# Mexico car insurance options



## circle110 (Jul 20, 2009)

I got a quote from San Xavier Mexico Insurance through Bob Acosta for an annual policy. The rate was very reasonable. I saw in another thread that a few of you have policies from San Xavier. Have any of you had to make claims? Were adjusters prompt in arriving? Are you satisfied?
I also got comparably priced quotes from ABA Seguros and Genworth Seguros. Does anyone have experience with either of those companies?

Thanks much...


----------



## sparks (Jun 17, 2007)

I just renewed with San Xavier and the policy is ABA. Prices have gone up in 5 years but not that much.

It's always a problem finding people with making claims experience. I've been here over 5 years and no accidents. You'll hear good and bad experiences depending on the situation. Just don't get involved with buses or taxies because they know how to play it


----------



## mexliving (Mar 30, 2009)

*san xavier insurance....*

i have used them for over 6 years..... i usually do 6 months at a time... i call them a couple of days prior to expiration date and within 20 minutes i have my new policy emailed.

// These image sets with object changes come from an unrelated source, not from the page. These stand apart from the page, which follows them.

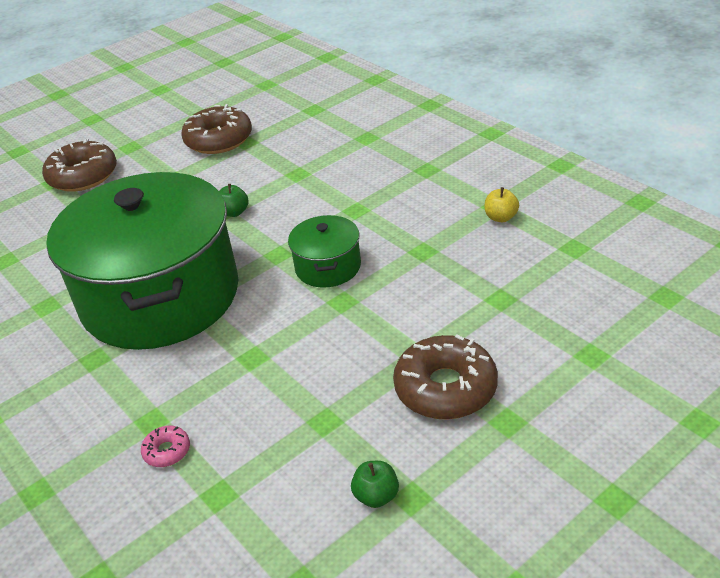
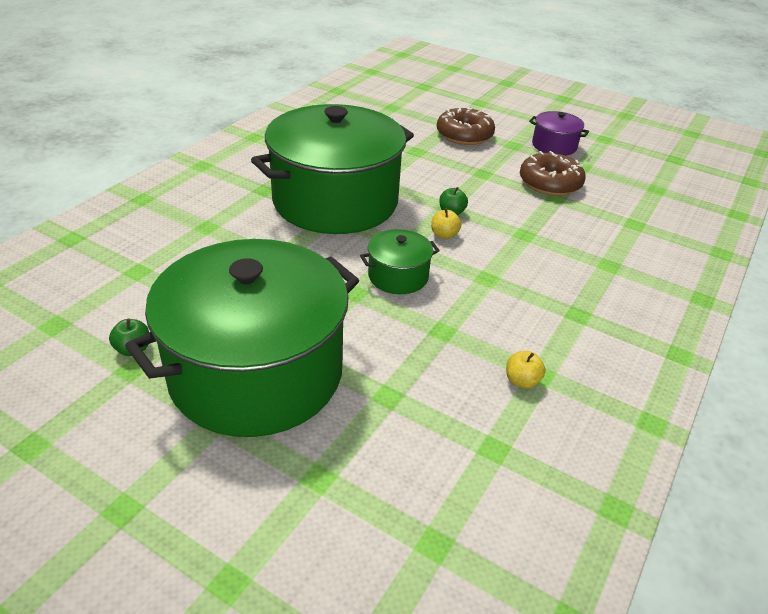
camera: 65 degrees right, 0 degrees up
pink donut [141,426,190,467] -> none
brown donut [393,334,498,419] -> green pot [125,239,359,437]
none -> yellow apple [431,208,461,239]
none -> purple pot [529,111,589,156]

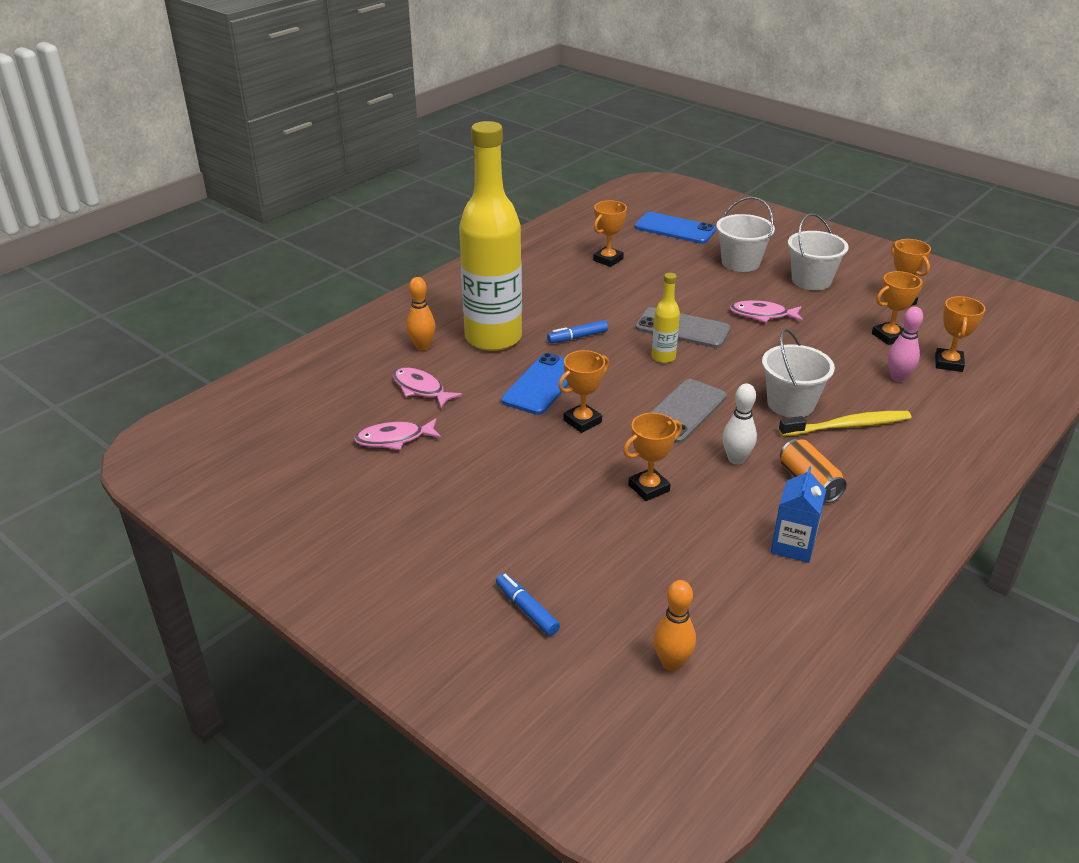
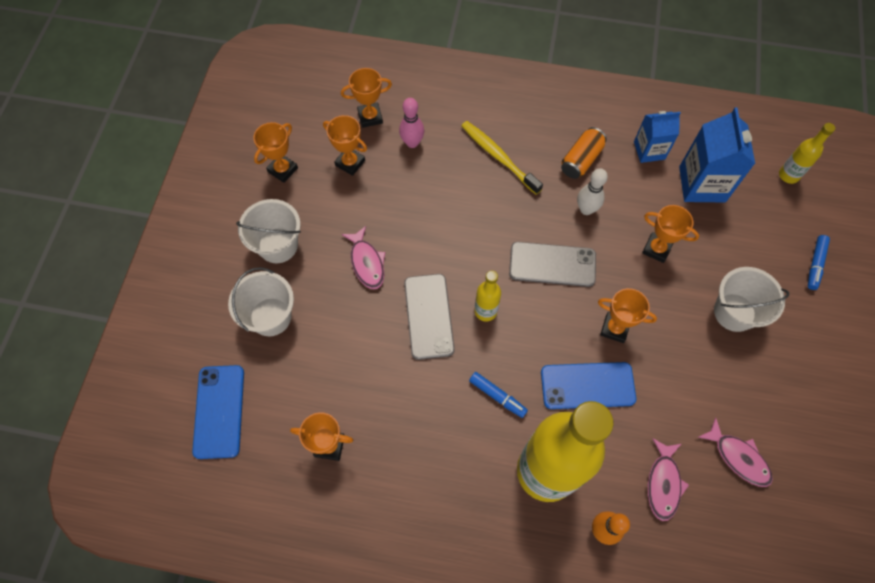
camera: 120 degrees left, 30 degrees up
orange bowling pin [653,580,696,671] -> yellow bottle [779,123,835,184]
white bucket [762,329,835,417] -> white bucket moved to [714,267,789,332]
none -> blue carton [679,108,755,202]

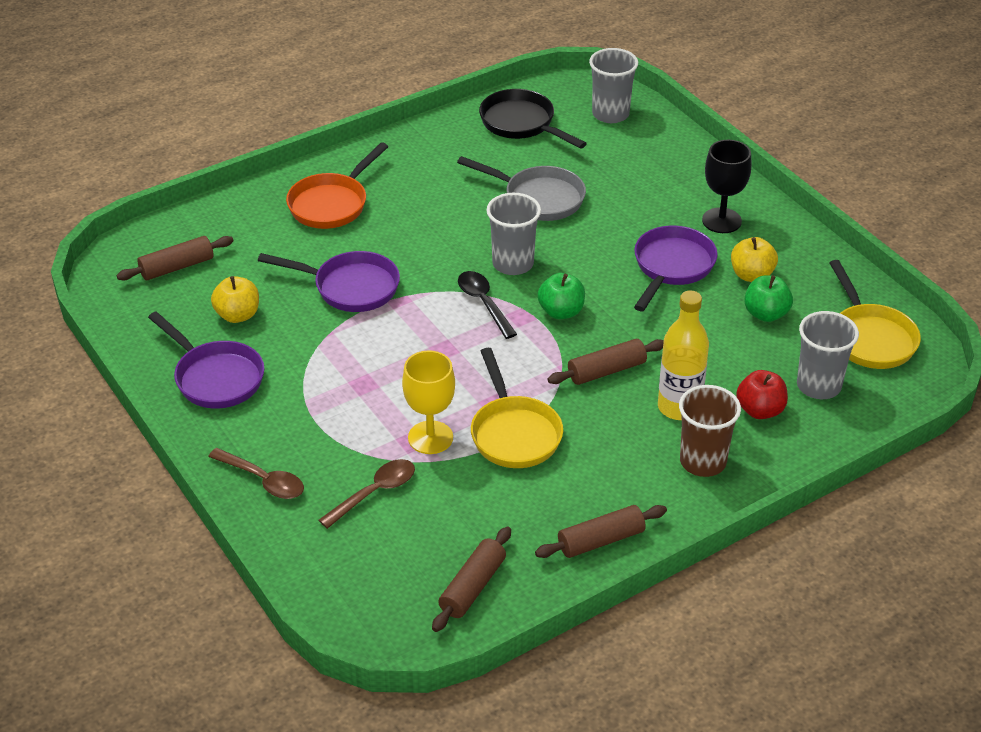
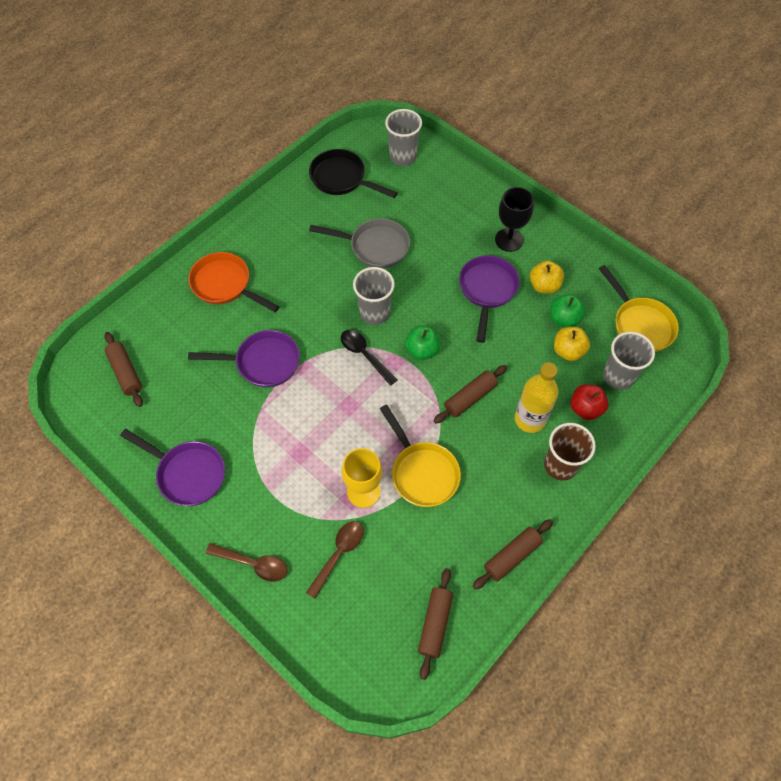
camera: 15 degrees left, 20 degrees up
brown rolling pin [116,236,233,280] -> brown rolling pin turned 75 degrees counterclockwise [104,332,143,407]
yellow apple [211,276,259,323] -> yellow apple moved to [554,327,590,361]
orange pan [286,142,388,229] -> orange pan turned 105 degrees clockwise [188,252,280,312]

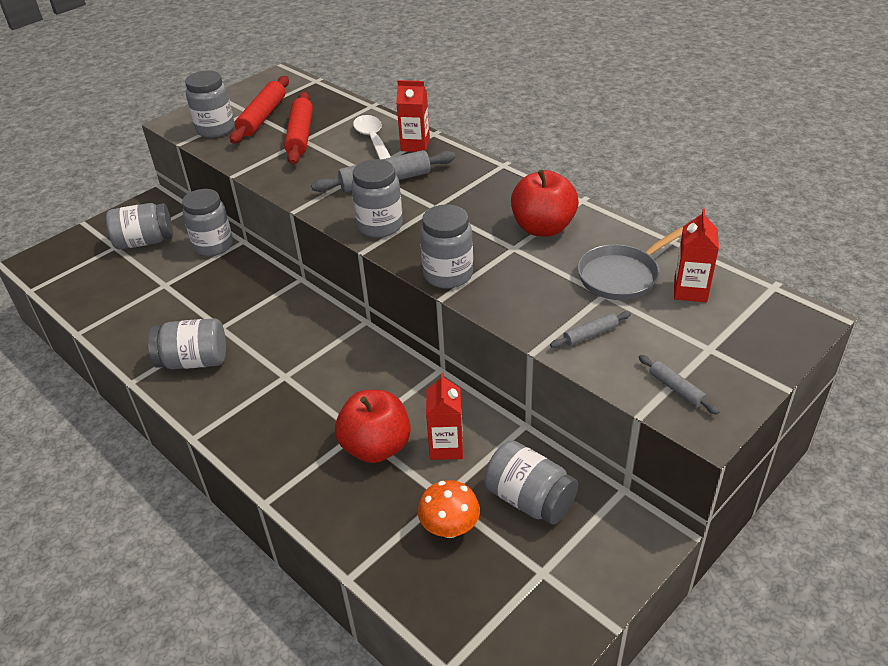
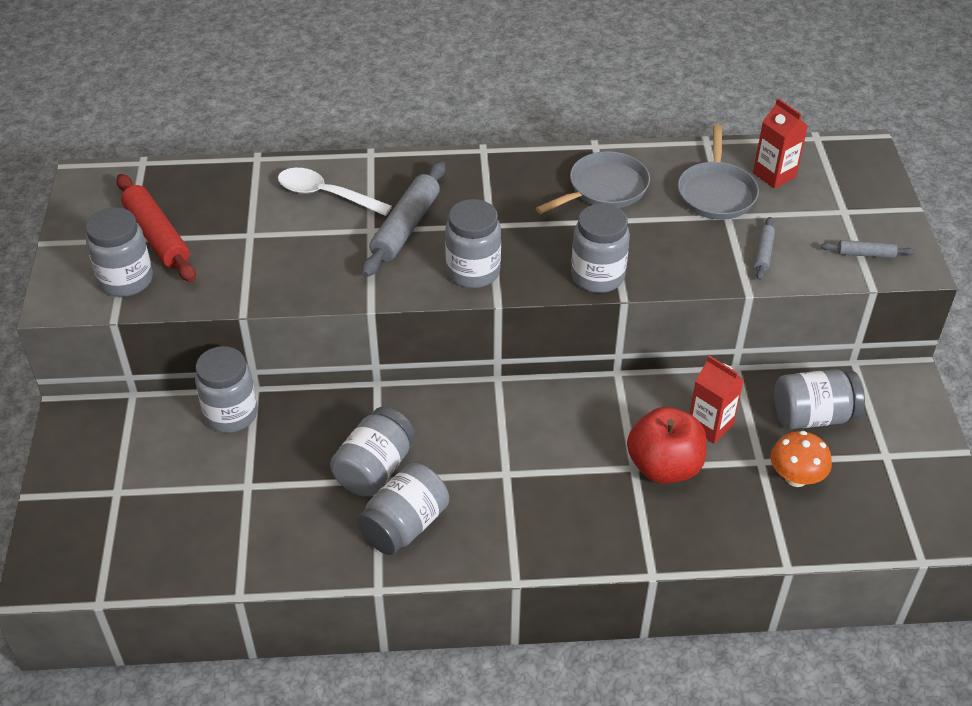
camera: 50 degrees left, 5 degrees up
grey jar [106,203,173,249] -> grey jar moved to [330,407,415,497]
red rolling pin [284,92,313,165] -> none
red carton [396,80,430,152] -> none
red apple [511,170,579,237] -> grey pan [536,151,650,214]

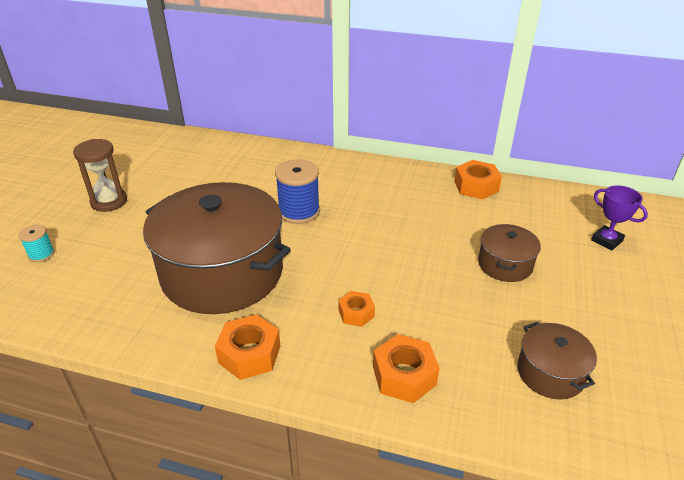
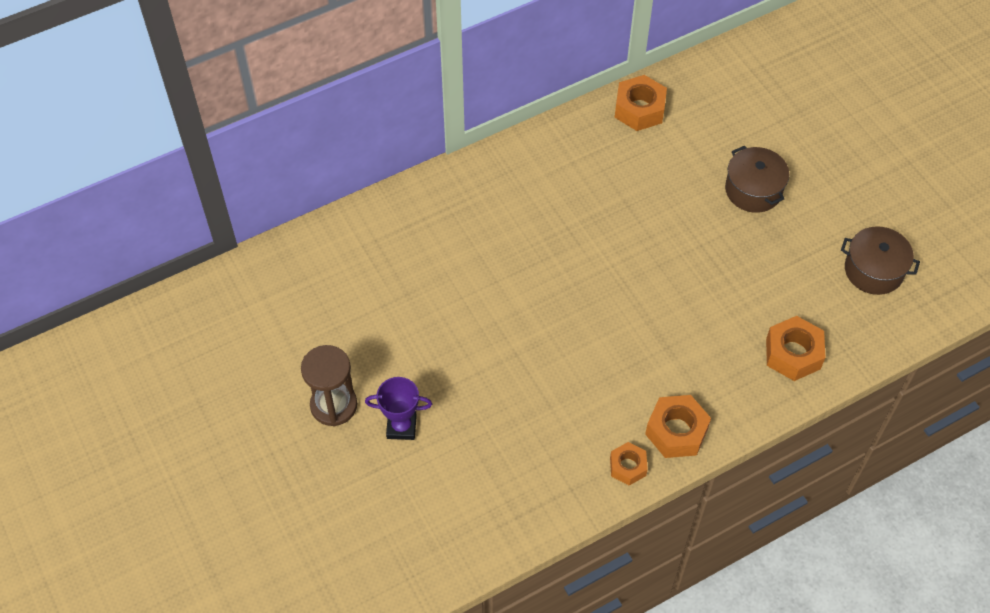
camera: 45 degrees left, 20 degrees up
turquoise spool [18,225,55,262] -> none
brown pot [143,182,291,314] -> none
blue spool [275,159,320,224] -> none
orange nut [338,291,375,327] -> orange nut moved to [610,442,648,486]
purple trophy [591,185,648,250] -> purple trophy moved to [365,377,432,440]

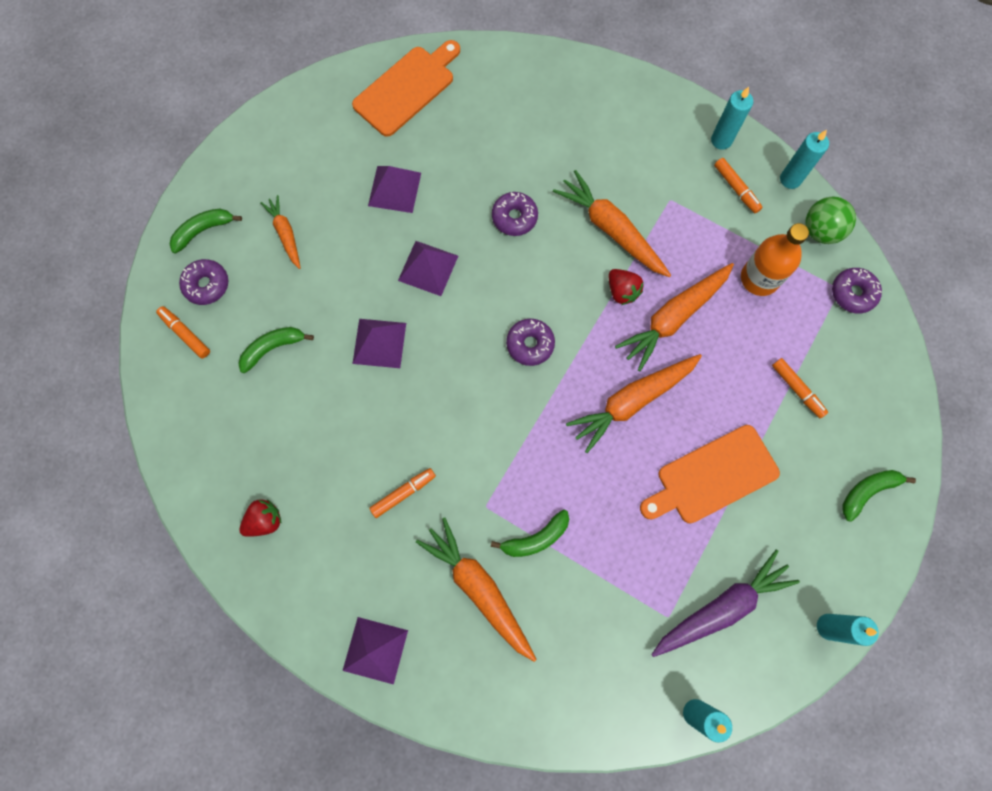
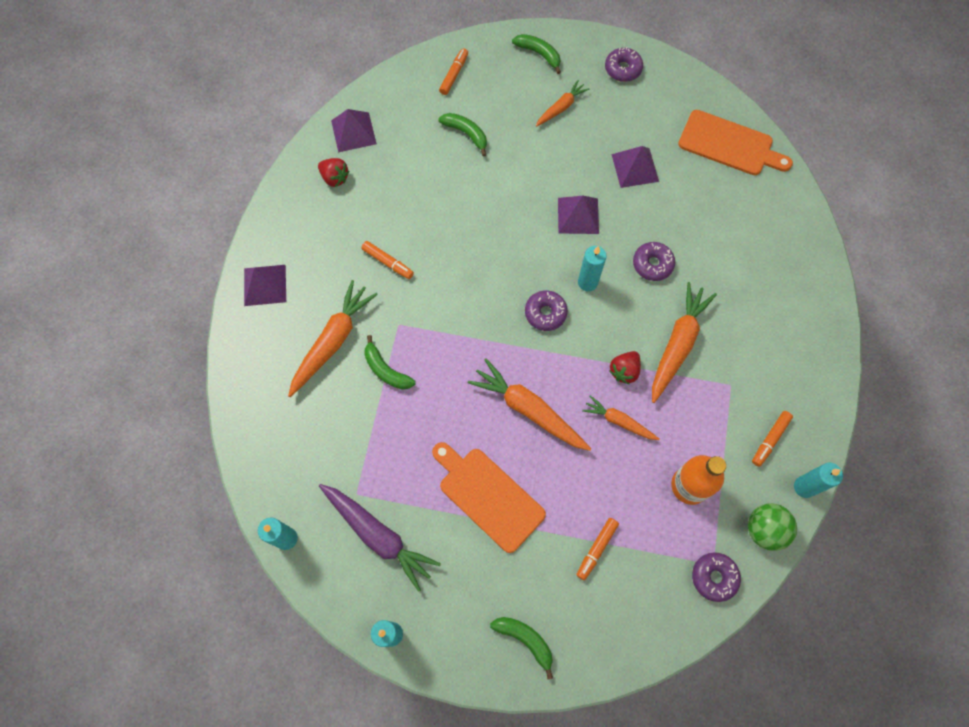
camera: 70 degrees right, 5 degrees down
purple donut [179,259,228,305] -> purple donut moved to [605,47,643,82]
purple pyramid [352,319,406,368] -> purple pyramid moved to [331,109,377,152]
orange carrot [615,263,734,371] -> orange carrot [582,395,660,440], size x0.58
turquoise candle [711,87,753,150] -> turquoise candle moved to [578,246,606,291]

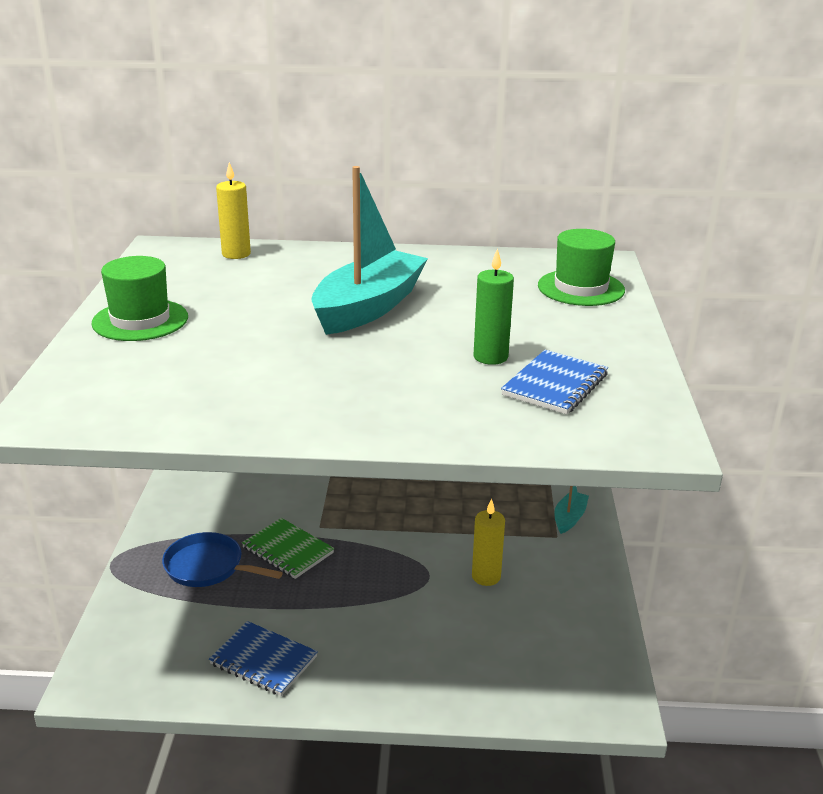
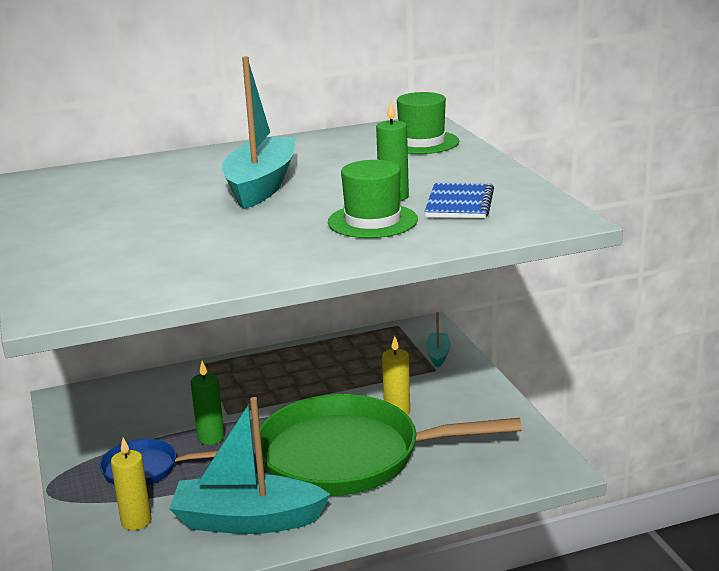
camera: 20 degrees left, 5 degrees down
green hat [91,256,188,341] -> green hat moved to [328,160,418,238]
blue notebook [209,621,318,696] -> turquoise boat [169,397,331,534]
yellow candle [216,162,251,259] -> yellow candle moved to [111,438,151,530]
green notebook [242,518,334,579] -> green candle [191,361,225,445]
none -> green pan [260,394,522,496]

for everyone that wants to be always ready for any claims.... simply look at your insurance provider and call the 800 number in mexico... they will then give you the person in your city/state that will handle your claim... just keep the number so that when you do need to get a hold of the insurance adjuster, you can call them without calling an office that might be closed...


----------



## Mexstan (Nov 20, 2009)

Lewis & Lewis in my opinion is about the cheapest and best. They deal with Qualitas here in Mexico.


----------